D’autant plus que la pandémie a fait exploser la demande pour les psychologues au privé, amplifiant le débalancement entre l’offre et la demande.

«Il n’y a pas un matin où je ne me lève pas en me demandant par quel bout on va prendre ce problème-là», soupire Dre Christine Grou, précisant que l’attente vient notamment du fait que de moins en moins de spécialistes prennent des mandats d’IVAC ou de SAAQ.

Moitié moins de psy  

Selon l’ordre, en 2018, 887 psychologues étaient inscrits à la liste de référence pour des mandats d’IVAC ou de SAAQ au Québec, un nombre qui a fondu de moitié en quatre petites années, alors qu’il n’en reste que 422.

Parmi les raisons expliquant le phénomène, difficile de passer à côté de la lourdeur administrative qui accompagne les indemnisés de l’État en détresse psychologique.

«On n’arrête pas de les écœurer les médecins. Je n’ai pas l’habitude de les défendre, mais avec toute la paperasse et les formulaires qu’ils ont à remplir, ils les écœurent», déplore l’ancien ministre de la Justice et avocat Marc Bellemare, qui représente nombre de clients de l’IVAC ou de la SAAQ. «La bureaucratie, les accidentés, les victimes et leurs familles sont obligés d’y faire face, mais les médecins eux ont le choix et beaucoup ont fait le choix de ne plus en faire.»

La question de la rémunération aussi est incontournable. Actuellement, un psychologue qui reçoit un client référé par le gouvernement peut charger un tarif de 94$ de l’heure à l’état, alors qu’en pratique privée, il chargera entre 120$ et 180$ de l’heure selon les données de leur ordre professionnel.

«On a fait un sondage sur le taux de satisfaction des psychologues qui travaillent avec des tiers-payeurs et une très forte proportion de ceux qui acceptent des mandats sont insatisfaits des honoraires», admet le Dre Grou.

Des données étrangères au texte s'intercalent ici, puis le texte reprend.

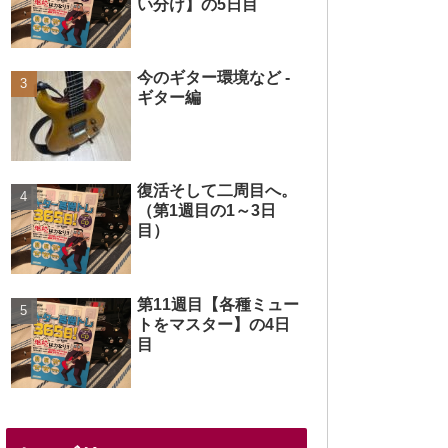
い分け】の5日目
今のギター環境など -
ギター編
復活そして二周目へ。
（第1週目の1～3日
目）
第11週目【各種ミュー
トをマスター】の4日
目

«Les spécialistes, ce sont des PME, ils doivent être rentables et là, ça ne l’est visiblement pas», insiste Marc Bellemare.

Enjeu de santé publique  

Pour la présidente de l’Association québécoise Plaidoyer-Victimes, l’enjeu en est désormais un de santé publique vu les impacts et les coûts rattachés aux problèmes de santé mentale que l’on laisse se détériorer.

«Plus on est aidé rapidement, plus on a de chances de se rétablir et de mener une vie plus normale», rappelle Arlène Gaudreault. «C’est un cri du cœur qui doit être entendu et la responsabilité incombe à tous les intervenants.»

Surtout que les modifications à la nouvelle loi visant à aider les victimes d’actes criminels élargissent les critères d’admission, ce qui risque d’augmenter la pression déjà importante.

«Si on ne s’attaque pas au problème, ça peut rapidement devenir un enjeu duquel on va perdre le contrôle», estime Mme Gaudreault.